Connecting on your server
To connect on your server, you can use SSH to administer it, like doing your packages update.
Adding or updating user accounts
At this date, there is no web interface or graphical user interface included to update the add, remove or edit user accounts. Maybe a web interface will be added later. In the mean time, here some procedures you can follow.
Changing passwords
If you only need to change an account password, you can use the command line interface and the passwd command via SSH.
passwd john
You might have to respect the password policies in place, like minimal length and complexity.
Add or remove email aliases
Updating the email aliases for a user is very easy. First, modify the aliases section for the user, in the system.yml configuration file:
- uid: mike cn: Mike Dear first_name: Mike last_name: Dear mail: mike.dear@example.com password: 'n~wI*rhf873' aliases: - mike@homebox.space - mikael@homebox.space
Then, run the Ansible playbook called ldap-refresh.yml. This playbook refresh the email aliases only, and does not touch anything else. It will also remove any email alias previously added if it is not in the list.
Adding a user account
The best way is to modify the users section ofyour system.yml configuration file and to run an Ansible scripts again. The main advantage of this, is that the database will be up to date if you need to deploy your server again.

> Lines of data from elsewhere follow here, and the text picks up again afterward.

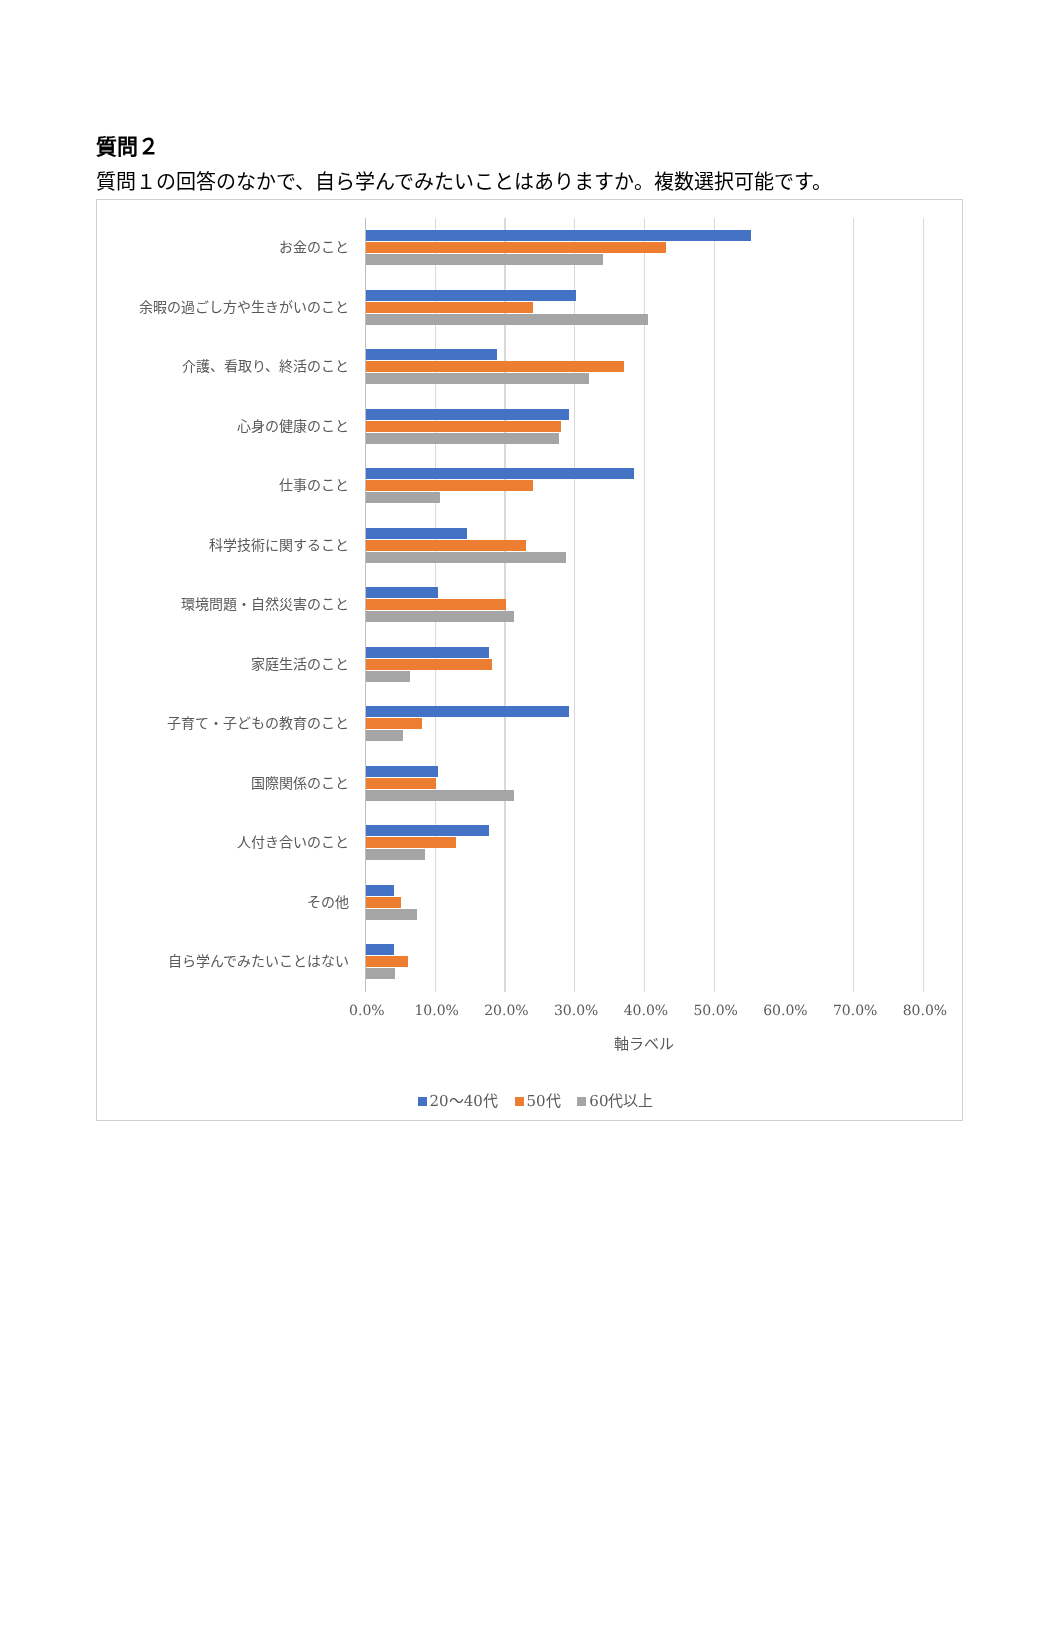質問２
質問１の回答のなかで、自ら学んでみたいことはありますか。複数選択可能です。
お金のこと
余暇の過ごし方や生きがいのこと
介護、看取り、終活のこと
心身の健康のこと
仕事のこと
科学技術に関すること
環境問題・自然災害のこと
家庭生活のこと
子育て・子どもの教育のこと
国際関係のこと
人付き合いのこと
その他
自ら学んでみたいことはない
0.0% 10.0% 20.0% 30.0% 40.0% 50.0% 60.0% 70.0% 80.0%
軸ラベル
20～40代 50代 60代以上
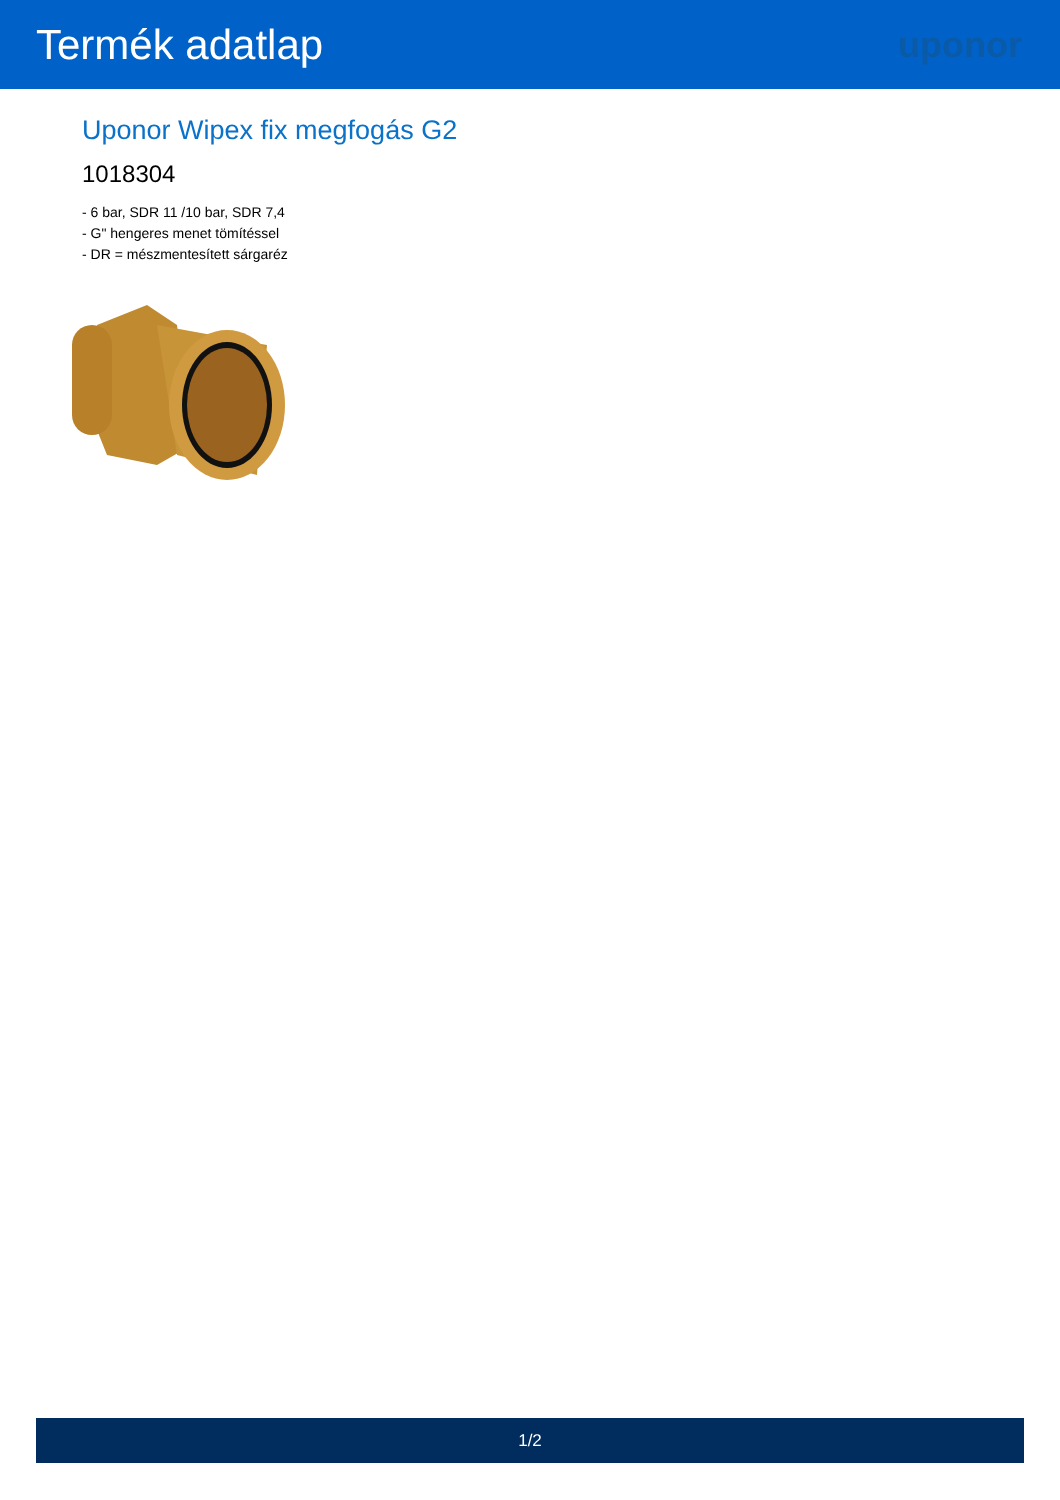Termék adatlap
uponor
Uponor Wipex fix megfogás G2
1018304
- 6 bar, SDR 11 /10 bar, SDR 7,4
- G" hengeres menet tömítéssel
- DR = mészmentesített sárgaréz
1/2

First, add a new user in the users list:
users: ... - uid: mike cn: Mike Dear first_name: Mike last_name: Dear mail: mike.dear@example.com password: 'n~wI*rhf873' aliases: - mike@homebox.space
Then, run the dedicated playbook to update users:
cd install
ansible-playbook -v -i ../config/hosts.yml playbooks/update-users.yml
The home playbook create the home directories for this user.
Modifying a user account
If you want to directly modify a user account specified in your LDAP settings, there is a script installed in /usr/local/sbin/ldap-user-edit. With his script, you can directly modify an LDAP user account, from your system.
It is a wrapper around ldapvi, so you will be able to quicly edit any user, for instance to update an email address or an alias, or to fix a typo in the username. This is not meant to major modifications.
Warning
Any modification made this way will not be part of a disaster recovery. You will need to reflect the change in your system.yml too.
Removing user accounts
There is not yet an Ansible script to remove a user account, this will be added soon. In the mean time, any LDAP compliant script, like ldapdelete should be enough.
Updating the system
This can be done through SSH, like you are doing on any Debian server.
Adding or removing components
If you have not modified the system configuration files too much, you should be able to add components just by updating your system.yml configuration file, and running the Ansible scripts again.
Removing components entirely is not so easy, and is not entirely supported for now. However, you should be able to remove them using the standard Debian packaging system, i.e. dpkg.
Removing ClamAV
Because postfix is configured to filter emails through ClamAV, you will have to re-run the Ansible scripts to install Postfix again.
- Remove the Clamav packages
- Update your system.yml file
- Run the Ansible main.yml script again
Removing rspamd
Because postfix is configured to filter emails through ClamAV, you will have to re-run the Ansible scripts to install Postfix again.
- Remove the rspamd packages
- Update your system.yml file
- Run the Ansible main.yml script again
Automatic configuration sites
The easiest way is probably to remove the site from the enabled one, and restart nginx:
For Mozilla Thunderbird Autoconfig
rm -f /etc/nginx/sites-enabled/autoconfig.<your domain> systemctl restart nginx
For Microsoft Outlook Autodiscover
rm -f /etc/nginx/sites-enabled/autodiscover.<your domain> systemctl restart nginx
Restarting the system
If you have installed the system with the main drive encrypted using LUKS, you need to keep a way to decrypt your drive, locally or remotely
With physical access
Plug a screen and a keyboard, and type your passphrase when the system boot.
With physical access and a Yubikey
If you chose to decrypt your drive with a Yubikey, just insert the Yubikey, and press enter.
Remotely over SSH
When the system starts, a small SSH server is started, which allows you to decrypt the drive remotely. Here an example using a command line SSH client:
andre@london:~ $ ssh root@rodier.me To unlock root partition, and maybe others like swap, run `cryptroot-unlock` BusyBox v1.22.1 (Debian 1:1.22.0-19+b3) built-in shell (ash) Enter 'help' for a list of built-in commands. ~ # cryptroot-unlock Please unlock disk sda5_crypt: cryptsetup: sda5_crypt set up successfully ~ # Connection to 192.168.32.12 closed by remote host. Connection to 192.168.32.12 closed.